No man is an island,
Entire of itself.
Each is a piece of the continent,
A part of the main.
If a clod be washed away by the sea,
Europe is the less….
Each man's death diminishes me,
For I am involved in mankind.
Therefore, send not to know
For whom the bell tolls, it tolls for thee.
month I’m visiting my daughter on the island of Kauai. Perhaps that is why Donne’s words popped into my head. I’m in an “island state of mind.”
I visit Kauai every year or so and thanks to the miracles of technology, usually continue to work while on island. Earlier today, I spoke with two survivors via Skype. Each had called to seek support following the recent death of their sibling. One had lost a brother … the other a sister. Each was devastated and struggling. Swept away by anxiety and daunting emotions, each had taken time off following the death and was now a bit concerned about returning to work.
Anyone who’s ever lost a loved one to suicide, will recognize their plight. Funerals had taken place. Friends had gone back to their lives, but grief was still raw. Pain was severe and realty was sinking in. Someone dear had died by suicide and as a result, their own lives now seemed unrecognizable.

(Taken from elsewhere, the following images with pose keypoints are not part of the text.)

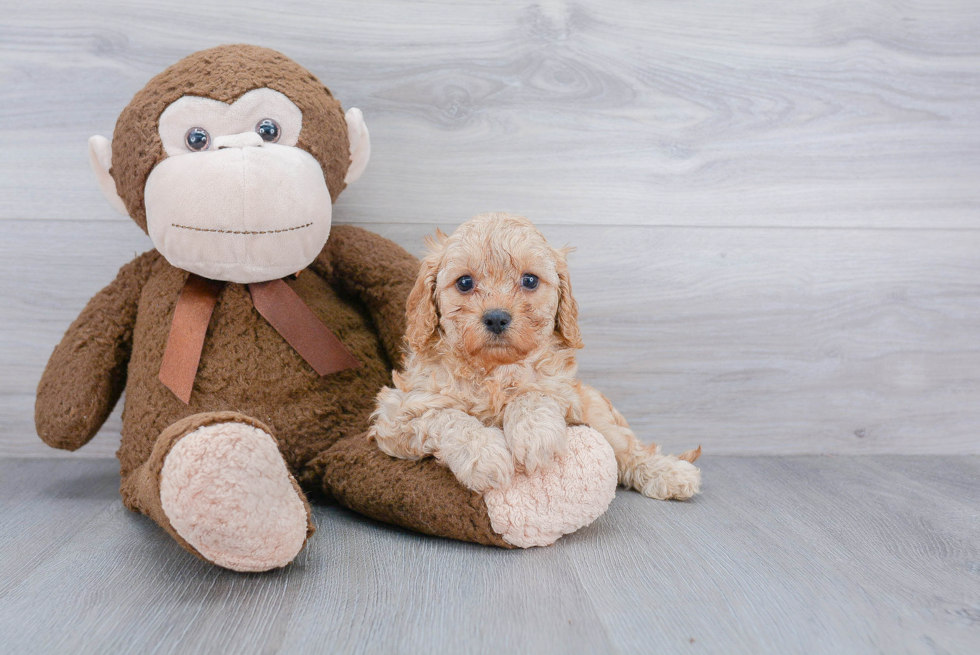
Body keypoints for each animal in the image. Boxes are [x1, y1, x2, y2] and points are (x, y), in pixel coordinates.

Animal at [370, 213, 704, 500]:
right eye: (464, 282)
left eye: (530, 280)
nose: (496, 317)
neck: (494, 371)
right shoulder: (397, 415)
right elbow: (447, 416)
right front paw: (484, 455)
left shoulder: (563, 391)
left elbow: (534, 394)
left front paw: (533, 436)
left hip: (596, 411)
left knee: (628, 450)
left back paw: (670, 473)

New survivors almost always ask: “What can I do?” “How does one get through this?” My ex-husband and I asked the same questions during a visit to our minister the day after my stepson died in 1995. We desperately searched for something, anything to change the realty and ease the pain. During our visit, I recall thinking that our minister who’d lost a son three years earlier, should have had something “more helpful” to say. I understand his silence better now. Sometimes there is little to say other than “I am so sorry.”